• Text shown:
Vote: New function for reading JSON from path

We have discussed about new function in the json module, but we didn’t make decision about its naming.

Previous discussion: Mailman 3 A shortcut to load a JSON file into a dict : json.loadf - Python-ideas - python.org

Issue: Issue 43457: Include simple file loading and saving functions in JSON standard library. - Python tracker

Function name for saving/loading JSON from given path. (note that load/dump is used for saving/loading JSON from given file object.)
  • loadf/dumpf
  • load_file/dump_file
  • loadp/dumpp
  • load_path/dump_path
  • other (leave a comment)

0 voters

1 Like

I meant to vote load_path but misread and clicked other instead.

1 Like

load_file sounds to me like it could be shorthand for load_file_(pointer|descriptor). Same for loadf.

load_path seems the best name for something that takes a path.

1 Like

I am strongly against adding such functions.

  • They are just combinations of two functions. In best case it would save you one line of code at the cost of larger maintaining burden and more difficult learning. In any case you could not use them until you drop support of 3.9.
  • Since they are combination of two functions, they should support the union of all arguments of underlying functions. open() and loads()/dumps() have too many parameters.

[Collected data]

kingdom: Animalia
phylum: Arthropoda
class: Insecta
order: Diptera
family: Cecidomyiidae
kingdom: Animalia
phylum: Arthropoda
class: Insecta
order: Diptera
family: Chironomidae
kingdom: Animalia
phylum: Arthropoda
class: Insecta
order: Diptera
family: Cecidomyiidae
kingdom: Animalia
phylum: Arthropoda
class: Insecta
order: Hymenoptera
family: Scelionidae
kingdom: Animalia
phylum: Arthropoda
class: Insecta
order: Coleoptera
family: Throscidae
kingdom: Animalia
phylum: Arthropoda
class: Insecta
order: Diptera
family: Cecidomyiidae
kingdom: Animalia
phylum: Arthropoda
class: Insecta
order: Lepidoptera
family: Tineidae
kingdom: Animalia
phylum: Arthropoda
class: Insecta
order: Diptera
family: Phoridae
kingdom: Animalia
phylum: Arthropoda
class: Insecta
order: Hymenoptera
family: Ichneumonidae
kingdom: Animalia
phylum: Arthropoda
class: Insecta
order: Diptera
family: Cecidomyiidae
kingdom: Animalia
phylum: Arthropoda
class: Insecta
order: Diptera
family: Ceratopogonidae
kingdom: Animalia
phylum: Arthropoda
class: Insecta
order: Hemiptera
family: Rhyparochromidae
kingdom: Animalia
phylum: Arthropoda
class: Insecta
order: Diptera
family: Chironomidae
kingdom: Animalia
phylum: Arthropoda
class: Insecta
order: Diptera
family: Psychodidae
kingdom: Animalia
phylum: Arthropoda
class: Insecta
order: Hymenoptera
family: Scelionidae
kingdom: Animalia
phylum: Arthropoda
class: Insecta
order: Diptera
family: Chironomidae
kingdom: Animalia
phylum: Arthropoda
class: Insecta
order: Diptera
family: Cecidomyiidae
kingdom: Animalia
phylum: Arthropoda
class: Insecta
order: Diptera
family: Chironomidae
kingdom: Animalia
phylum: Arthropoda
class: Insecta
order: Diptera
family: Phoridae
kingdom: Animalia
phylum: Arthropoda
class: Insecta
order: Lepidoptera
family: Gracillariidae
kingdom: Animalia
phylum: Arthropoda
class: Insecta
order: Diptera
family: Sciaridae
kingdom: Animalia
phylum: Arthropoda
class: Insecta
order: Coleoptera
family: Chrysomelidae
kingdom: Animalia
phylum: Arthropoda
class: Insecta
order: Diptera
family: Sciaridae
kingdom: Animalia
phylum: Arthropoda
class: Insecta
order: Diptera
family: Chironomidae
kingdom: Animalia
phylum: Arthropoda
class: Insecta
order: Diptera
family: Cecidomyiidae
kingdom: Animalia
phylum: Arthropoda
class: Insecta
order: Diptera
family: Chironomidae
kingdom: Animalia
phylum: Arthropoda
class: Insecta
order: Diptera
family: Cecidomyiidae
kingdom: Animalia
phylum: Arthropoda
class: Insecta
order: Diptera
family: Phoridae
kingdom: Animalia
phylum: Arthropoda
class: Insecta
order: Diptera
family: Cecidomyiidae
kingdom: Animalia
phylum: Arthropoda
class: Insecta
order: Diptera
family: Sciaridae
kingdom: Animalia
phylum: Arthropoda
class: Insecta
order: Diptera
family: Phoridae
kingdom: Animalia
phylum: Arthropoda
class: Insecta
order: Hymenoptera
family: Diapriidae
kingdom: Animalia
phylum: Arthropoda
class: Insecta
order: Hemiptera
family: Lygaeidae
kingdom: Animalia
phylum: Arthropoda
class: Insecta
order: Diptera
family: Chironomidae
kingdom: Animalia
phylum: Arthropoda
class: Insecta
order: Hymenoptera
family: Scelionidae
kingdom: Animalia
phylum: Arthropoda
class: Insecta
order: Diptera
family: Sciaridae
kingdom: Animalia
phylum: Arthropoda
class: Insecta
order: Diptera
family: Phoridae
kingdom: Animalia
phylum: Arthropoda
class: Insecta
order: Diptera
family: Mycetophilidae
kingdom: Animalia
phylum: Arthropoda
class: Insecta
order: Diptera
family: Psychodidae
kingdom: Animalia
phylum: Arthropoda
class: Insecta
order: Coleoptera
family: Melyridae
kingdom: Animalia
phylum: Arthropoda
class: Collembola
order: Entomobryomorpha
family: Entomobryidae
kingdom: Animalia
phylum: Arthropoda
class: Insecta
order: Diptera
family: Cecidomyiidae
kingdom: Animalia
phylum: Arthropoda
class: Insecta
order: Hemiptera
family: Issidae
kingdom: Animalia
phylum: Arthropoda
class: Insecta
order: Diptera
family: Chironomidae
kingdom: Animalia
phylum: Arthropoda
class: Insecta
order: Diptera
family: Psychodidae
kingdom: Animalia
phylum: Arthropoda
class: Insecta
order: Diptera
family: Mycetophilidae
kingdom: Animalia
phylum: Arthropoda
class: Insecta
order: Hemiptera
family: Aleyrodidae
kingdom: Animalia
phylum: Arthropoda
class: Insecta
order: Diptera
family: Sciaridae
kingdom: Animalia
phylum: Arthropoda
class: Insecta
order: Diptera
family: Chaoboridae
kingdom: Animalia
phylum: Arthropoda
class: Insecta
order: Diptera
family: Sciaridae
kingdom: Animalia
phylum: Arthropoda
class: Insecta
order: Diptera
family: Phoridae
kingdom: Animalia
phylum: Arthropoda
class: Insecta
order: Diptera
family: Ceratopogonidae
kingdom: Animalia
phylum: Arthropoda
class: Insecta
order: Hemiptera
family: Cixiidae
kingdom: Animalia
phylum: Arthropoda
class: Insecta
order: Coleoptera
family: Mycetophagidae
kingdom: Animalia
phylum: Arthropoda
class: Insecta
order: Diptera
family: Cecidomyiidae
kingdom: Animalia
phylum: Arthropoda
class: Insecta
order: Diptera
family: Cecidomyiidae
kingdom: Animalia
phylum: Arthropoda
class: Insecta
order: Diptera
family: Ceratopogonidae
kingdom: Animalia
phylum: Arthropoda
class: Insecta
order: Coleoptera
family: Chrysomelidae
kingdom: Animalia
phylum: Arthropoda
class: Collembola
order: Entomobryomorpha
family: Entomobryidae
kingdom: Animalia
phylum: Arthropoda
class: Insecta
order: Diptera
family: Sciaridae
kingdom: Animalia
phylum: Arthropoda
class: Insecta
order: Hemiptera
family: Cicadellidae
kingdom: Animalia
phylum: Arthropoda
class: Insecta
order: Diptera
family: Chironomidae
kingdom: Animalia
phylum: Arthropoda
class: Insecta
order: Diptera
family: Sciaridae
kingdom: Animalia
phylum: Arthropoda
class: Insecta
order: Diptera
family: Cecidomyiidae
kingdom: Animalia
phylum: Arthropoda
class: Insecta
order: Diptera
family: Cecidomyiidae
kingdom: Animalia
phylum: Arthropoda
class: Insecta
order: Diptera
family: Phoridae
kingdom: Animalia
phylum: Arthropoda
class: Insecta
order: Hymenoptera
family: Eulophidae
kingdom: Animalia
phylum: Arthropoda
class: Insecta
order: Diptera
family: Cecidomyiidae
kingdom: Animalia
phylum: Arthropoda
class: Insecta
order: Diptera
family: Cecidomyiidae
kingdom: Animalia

• Written request 1: List every pair of function names offered as a voting option in the thread about naming a JSON path function, leaving out the "other" choice.
• Written request 2:
Answer these questions from the thread about naming a JSON path function:
(a) What number does the tracker issue carry?
(b) Which name did the person who clicked "other" mean to vote for?
(c) Support for which Python version would have to be dropped before the functions could be used?
• Written request 3: Extend the forum thread on naming a JSON path function past its final post.

• Written reply 1:
loadf/dumpf
load_file/dump_file
loadp/dumpp
load_path/dump_path

• Written reply 2:
(a) 43457
(b) load_path
(c) 3.9

• Written reply 3:
  • From my experience, in most cases you load or save JSON not from file, but from network, or database, or GzipFile, or ZipFile, or TemporaryFile, etc. There will be too litle use of these specialized functions.
  • Since there are several stdlib and third-party serialization modules which support similar interface (load()/loads()/dump()/dumps()) we will need to add new functions in modules marshal, pickle, plistlib and add a burden for adding them in third-party libraries.
11 Likes

I don’t feel as strongly as @storchaka (and I did in fact vote for a name) but I feel that the case for adding these functions is weak regardless of what they are named.

This post seems to assume that the case for having such functions is decided. Maybe it is, but a link to a clear statement of the consensus would be useful in that case (I’m not going to re-read the whole thread). Also, the proposed implementation

    with open(filename, "r") as fp:
        data = json.load(fp, *args, **kwargs)

ignores any question of encoding (are JSON files required to be UTF-8? because the default encoding for open isn’t necessarily UTF-8).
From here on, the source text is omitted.